- 本文抜粋 -
4 そのとき、【主】はサムエルを呼ばれた。彼は、「はい。ここにおります」と言って、
5 エリのところに走って行き、「はい。ここにおります。私をお呼びになったので」と言った。エリは、「私は呼ばない。帰って、おやすみ」と言った。それでサムエルは戻って、寝た。
6 【主】はもう一度、サムエルを呼ばれた。サムエルは起きて、エリのところに行き、「はい。ここにおります。私をお呼びになったので」と言った。エリは、「私は呼ばない。わが子よ。帰って、おやすみ」と言った。
7 サムエルはまだ、【主】を知らず、【主】のことばもまだ、彼に示されていなかった。
8 【主】が三度目にサムエルを呼ばれたとき、サムエルは起きて、エリのところに行き、「はい。ここにおります。私をお呼びになったので」と言った。そこでエリは、【主】がこの少年を呼んでおられるということを悟った。
9 それで、エリはサムエルに言った。「行って、おやすみ。今度呼ばれたら、『【主】よ。お話しください。しもべは聞いております』と申し上げなさい。」サムエルは行って、自分の所で寝た。
10 そのうちに【主】が来られ、そばに立って、これまでと同じように、「サムエル。サムエル」と呼ばれた。サムエルは、「お話しください。しもべは聞いております」と申し上げた。
11 【主】はサムエルに仰せられた。「見よ。わたしは、イスラエルに一つの事をしようとしている。それを聞く者はみな、二つの耳が鳴るであろう。
12 その日には、エリの家についてわたしが語ったことをすべて、初めから終わりまでエリに果たそう。
13 わたしは彼の家を永遠にさばくと彼に告げた。それは自分の息子たちが、みずからのろいを招くようなことをしているのを知りながら、彼らを戒めなかった罪のためだ。
14 だから、わたしはエリの家について誓った。エリの家の咎は、いけにえによっても、穀物のささげ物によっても、永遠に償うことはできない。」

- 課題 1 -
主がサムエルを呼ぶ箇所から、「6 【主】はもう一度、サムエ」から「ルは行って、自分の所で寝た。」までを、両端の語句も含めて一字一句そのまま書き写しなさい。
- 課題 2 -
主がサムエルを呼ぶ箇所を引き継ぎ、最後の文の次から続きを書きなさい。

- データ抜粋 -

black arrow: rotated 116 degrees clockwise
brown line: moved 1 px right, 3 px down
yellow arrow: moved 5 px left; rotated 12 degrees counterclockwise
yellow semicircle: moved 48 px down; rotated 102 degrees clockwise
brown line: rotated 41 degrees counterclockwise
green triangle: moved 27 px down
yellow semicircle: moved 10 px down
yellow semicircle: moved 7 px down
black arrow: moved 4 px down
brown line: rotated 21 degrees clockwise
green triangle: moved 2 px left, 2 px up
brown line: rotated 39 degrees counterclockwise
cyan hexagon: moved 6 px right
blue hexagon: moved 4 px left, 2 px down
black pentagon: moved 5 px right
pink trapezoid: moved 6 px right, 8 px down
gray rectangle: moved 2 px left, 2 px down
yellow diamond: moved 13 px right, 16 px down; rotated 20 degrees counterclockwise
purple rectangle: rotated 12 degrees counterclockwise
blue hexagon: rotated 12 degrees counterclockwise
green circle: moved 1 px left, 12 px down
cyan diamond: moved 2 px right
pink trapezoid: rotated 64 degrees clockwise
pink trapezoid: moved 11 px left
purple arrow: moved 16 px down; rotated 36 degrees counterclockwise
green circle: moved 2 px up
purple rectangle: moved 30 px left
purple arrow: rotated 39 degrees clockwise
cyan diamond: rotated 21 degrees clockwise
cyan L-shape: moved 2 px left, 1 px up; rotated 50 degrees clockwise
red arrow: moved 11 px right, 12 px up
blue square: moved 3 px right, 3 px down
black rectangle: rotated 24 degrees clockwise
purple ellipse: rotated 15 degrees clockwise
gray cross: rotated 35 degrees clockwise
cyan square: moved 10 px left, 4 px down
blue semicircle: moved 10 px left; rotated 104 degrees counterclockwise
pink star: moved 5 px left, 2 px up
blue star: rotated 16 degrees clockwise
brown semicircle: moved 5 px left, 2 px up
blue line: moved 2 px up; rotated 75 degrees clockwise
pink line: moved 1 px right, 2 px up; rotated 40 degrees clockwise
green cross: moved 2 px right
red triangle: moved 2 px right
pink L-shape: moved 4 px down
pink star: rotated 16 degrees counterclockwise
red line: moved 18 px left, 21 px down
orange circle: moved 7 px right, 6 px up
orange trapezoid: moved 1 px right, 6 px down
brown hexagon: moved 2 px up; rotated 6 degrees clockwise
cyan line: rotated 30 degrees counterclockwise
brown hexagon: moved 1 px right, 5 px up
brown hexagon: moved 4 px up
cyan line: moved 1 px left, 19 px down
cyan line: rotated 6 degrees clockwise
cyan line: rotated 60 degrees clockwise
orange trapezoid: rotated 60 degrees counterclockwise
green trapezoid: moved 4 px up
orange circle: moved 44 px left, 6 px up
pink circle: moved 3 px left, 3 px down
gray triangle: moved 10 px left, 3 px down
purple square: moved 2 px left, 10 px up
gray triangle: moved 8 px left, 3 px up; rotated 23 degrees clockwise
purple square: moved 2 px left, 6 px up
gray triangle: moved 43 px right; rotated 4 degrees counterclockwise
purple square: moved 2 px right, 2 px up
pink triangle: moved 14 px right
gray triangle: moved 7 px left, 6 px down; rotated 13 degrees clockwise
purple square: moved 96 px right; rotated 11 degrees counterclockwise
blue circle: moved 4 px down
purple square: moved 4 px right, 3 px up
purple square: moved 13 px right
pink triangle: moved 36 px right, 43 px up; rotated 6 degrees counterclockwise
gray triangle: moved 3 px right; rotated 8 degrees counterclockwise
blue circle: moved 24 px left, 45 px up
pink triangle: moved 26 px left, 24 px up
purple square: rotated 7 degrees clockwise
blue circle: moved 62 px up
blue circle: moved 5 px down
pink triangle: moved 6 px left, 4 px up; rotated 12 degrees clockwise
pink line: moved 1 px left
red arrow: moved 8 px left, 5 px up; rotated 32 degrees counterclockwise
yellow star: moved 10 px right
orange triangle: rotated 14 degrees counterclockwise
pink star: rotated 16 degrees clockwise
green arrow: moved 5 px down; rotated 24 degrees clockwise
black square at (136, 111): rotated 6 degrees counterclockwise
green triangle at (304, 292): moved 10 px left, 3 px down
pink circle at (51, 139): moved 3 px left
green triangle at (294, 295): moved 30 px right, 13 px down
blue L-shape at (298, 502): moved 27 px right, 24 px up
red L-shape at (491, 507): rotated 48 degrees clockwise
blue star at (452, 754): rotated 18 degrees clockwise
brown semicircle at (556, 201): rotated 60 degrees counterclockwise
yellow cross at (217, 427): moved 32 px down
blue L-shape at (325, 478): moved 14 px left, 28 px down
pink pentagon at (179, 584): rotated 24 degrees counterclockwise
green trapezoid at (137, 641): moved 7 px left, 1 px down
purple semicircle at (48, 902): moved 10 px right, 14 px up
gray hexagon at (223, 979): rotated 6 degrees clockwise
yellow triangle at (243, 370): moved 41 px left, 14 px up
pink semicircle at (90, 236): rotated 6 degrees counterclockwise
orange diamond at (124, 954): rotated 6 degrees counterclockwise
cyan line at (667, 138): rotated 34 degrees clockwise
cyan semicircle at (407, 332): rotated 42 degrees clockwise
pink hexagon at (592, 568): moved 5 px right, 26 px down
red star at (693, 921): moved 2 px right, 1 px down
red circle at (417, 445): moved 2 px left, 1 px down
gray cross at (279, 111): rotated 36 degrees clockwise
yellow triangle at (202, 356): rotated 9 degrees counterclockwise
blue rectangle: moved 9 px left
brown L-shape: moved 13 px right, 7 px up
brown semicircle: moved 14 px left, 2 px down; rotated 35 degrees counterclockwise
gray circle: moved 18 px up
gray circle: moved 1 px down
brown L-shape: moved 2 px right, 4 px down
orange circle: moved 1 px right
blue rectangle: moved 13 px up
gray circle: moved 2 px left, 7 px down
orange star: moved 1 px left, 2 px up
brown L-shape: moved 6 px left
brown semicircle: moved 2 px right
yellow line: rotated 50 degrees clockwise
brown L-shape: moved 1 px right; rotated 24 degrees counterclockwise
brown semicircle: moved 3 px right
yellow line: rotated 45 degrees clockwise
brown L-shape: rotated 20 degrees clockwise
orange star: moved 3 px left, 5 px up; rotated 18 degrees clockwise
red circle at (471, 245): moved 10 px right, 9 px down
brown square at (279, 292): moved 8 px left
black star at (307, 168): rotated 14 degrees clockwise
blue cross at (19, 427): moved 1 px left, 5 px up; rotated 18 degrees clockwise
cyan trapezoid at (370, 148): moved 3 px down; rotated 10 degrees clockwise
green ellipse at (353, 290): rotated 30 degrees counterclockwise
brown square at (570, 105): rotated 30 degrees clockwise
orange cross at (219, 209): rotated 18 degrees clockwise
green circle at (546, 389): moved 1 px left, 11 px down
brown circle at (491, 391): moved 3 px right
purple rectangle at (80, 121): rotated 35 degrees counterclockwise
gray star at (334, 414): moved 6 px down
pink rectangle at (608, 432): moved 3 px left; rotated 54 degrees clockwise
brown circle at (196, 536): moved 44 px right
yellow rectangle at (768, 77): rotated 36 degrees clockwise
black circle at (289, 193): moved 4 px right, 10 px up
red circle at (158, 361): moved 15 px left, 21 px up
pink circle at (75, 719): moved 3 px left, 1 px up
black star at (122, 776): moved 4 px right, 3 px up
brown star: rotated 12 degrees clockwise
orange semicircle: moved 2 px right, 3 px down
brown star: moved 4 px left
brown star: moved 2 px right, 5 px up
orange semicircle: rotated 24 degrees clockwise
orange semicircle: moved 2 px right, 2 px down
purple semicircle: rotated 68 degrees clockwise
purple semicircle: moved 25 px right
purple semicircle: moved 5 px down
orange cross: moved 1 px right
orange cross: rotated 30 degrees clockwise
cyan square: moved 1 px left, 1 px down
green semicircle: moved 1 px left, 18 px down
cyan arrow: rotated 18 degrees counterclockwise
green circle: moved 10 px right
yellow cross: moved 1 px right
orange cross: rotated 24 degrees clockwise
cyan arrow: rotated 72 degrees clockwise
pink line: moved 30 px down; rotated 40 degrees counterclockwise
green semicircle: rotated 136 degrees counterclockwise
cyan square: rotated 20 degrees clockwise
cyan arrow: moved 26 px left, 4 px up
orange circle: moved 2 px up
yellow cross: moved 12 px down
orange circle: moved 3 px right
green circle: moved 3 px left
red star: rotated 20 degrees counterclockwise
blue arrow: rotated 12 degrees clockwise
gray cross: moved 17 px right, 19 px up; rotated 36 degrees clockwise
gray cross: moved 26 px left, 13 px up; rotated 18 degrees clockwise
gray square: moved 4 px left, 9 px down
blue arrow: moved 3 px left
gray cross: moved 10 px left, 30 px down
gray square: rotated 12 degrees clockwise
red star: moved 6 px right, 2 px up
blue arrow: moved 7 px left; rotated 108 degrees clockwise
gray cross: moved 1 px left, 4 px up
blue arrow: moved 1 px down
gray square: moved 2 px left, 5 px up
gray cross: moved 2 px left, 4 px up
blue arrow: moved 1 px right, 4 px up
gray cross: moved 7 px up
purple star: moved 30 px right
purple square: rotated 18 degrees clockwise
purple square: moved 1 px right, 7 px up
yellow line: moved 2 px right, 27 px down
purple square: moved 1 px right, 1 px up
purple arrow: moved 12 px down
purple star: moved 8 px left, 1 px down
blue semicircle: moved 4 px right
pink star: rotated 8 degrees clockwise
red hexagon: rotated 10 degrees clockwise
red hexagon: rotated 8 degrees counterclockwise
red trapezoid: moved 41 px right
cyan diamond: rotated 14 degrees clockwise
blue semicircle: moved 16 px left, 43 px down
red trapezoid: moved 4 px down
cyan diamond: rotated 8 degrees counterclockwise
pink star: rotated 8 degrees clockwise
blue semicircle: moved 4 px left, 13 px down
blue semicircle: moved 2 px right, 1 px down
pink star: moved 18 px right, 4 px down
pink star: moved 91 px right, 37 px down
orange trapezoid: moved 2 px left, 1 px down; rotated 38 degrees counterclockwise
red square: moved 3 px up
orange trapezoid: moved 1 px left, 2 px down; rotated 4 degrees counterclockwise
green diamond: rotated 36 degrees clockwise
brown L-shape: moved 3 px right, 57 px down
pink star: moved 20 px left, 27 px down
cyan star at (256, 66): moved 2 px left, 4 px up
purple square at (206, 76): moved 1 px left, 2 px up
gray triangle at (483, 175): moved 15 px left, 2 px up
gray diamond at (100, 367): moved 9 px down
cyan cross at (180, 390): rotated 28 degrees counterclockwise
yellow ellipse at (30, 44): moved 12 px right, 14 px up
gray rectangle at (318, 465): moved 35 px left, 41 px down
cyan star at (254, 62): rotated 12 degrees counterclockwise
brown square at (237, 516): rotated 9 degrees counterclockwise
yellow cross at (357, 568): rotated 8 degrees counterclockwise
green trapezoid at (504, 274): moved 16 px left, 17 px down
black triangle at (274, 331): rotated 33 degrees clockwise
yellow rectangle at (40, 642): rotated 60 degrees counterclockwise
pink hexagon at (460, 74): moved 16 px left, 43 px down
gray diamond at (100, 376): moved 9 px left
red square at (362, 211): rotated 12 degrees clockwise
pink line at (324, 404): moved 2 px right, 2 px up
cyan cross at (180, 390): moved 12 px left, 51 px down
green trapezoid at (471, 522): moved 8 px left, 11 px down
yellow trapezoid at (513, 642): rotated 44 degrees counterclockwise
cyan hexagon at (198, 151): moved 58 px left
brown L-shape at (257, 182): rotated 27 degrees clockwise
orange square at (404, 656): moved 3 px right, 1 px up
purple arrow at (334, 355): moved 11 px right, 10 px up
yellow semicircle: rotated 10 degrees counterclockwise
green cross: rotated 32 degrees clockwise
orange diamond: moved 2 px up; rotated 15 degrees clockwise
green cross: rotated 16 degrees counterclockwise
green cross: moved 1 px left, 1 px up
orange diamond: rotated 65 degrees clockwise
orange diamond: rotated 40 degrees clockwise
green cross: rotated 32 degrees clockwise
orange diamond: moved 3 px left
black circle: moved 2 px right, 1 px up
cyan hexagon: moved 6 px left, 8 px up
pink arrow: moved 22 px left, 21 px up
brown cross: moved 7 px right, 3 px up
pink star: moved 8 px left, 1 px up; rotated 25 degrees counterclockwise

- 解答欄 1 -
6 【主】はもう一度、サムエルを呼ばれた。サムエルは起きて、エリのところに行き、「はい。ここにおります。私をお呼びになったので」と言った。エリは、「私は呼ばない。わが子よ。帰って、おやすみ」と言った。
7 サムエルはまだ、【主】を知らず、【主】のことばもまだ、彼に示されていなかった。
8 【主】が三度目にサムエルを呼ばれたとき、サムエルは起きて、エリのところに行き、「はい。ここにおります。私をお呼びになったので」と言った。そこでエリは、【主】がこの少年を呼んでおられるということを悟った。
9 それで、エリはサムエルに言った。「行って、おやすみ。今度呼ばれたら、『【主】よ。お話しください。しもべは聞いております』と申し上げなさい。」サムエルは行って、自分の所で寝た。

- 解答欄 2 -
当時少年サムエルは、主の宮で祭司エリの内弟子として仕えていました。その彼に、主からの呼びかけがありました。(1)最初彼は、エリが自分を呼んでいるものと思い、エリのところに行きました。その勘違いが、3度続くのです。サムエルはまだ主を体験的に知らなかったために、主の声と人間の声とを聞き分けることができなかったのです。(2)霊的に鈍くなっていたエリも、こういうことが3度も続くので、ようやく主がサムエルを呼んでおられることに気づき、サムエルに「主よ。お話しください。しもべは聞いております」と答えるように教えます。(3)エリにとっては、主が自分にではなく、少年サムエルに語りかけたのは残念なことであったと思われます。しかし彼は、嫉妬心を抱いたり、少年の霊的成長を妨害したりすることなく、指導者として正しい指示を出しています。年長者は、エリのこの姿勢から大いに学ぶことがあるはずです。若者が主の働きにおいて頭角を現わしてきた場合、その者を励まし、その成長を助けるのは、年長者として当然の務めです。
(1)主から4度目の呼びかけがありました。「サムエル。サムエル」と名前が2度呼ばれています。聖書で名前が2度呼ばれるのは、語られる内容が重要であることを強調するためです(出エジプト記3:4、ルカ10:41、使徒9:4参照)。(2)サムエルは、エリから教わったとおりに答えています。「お話しください。しもべは聞いております」。小さな応答でしたが、サムエルという信仰の偉人も、この小さな応答から主のしもべとしての生涯を歩み始めたのです。小さな一歩を軽んじてはなりません。(3)主から語られた内容は、非常に厳しいものでした。「それを聞く者はみな、二つの耳がなるであろう」とは、恐れと驚きで耳鳴りを起こすほどのものであるという意味です。(4)息子たちの罪と、親としてそれを放置した罪のために、エリの家は必ず裁かれ、その咎は償うことはできない、というのがその内容でした。
主は忍耐深いお方ですが(Ⅱペテロ3:9)、その忍耐を軽んじてはなりません。時が来れば、神は確実に罪を裁かれるからです。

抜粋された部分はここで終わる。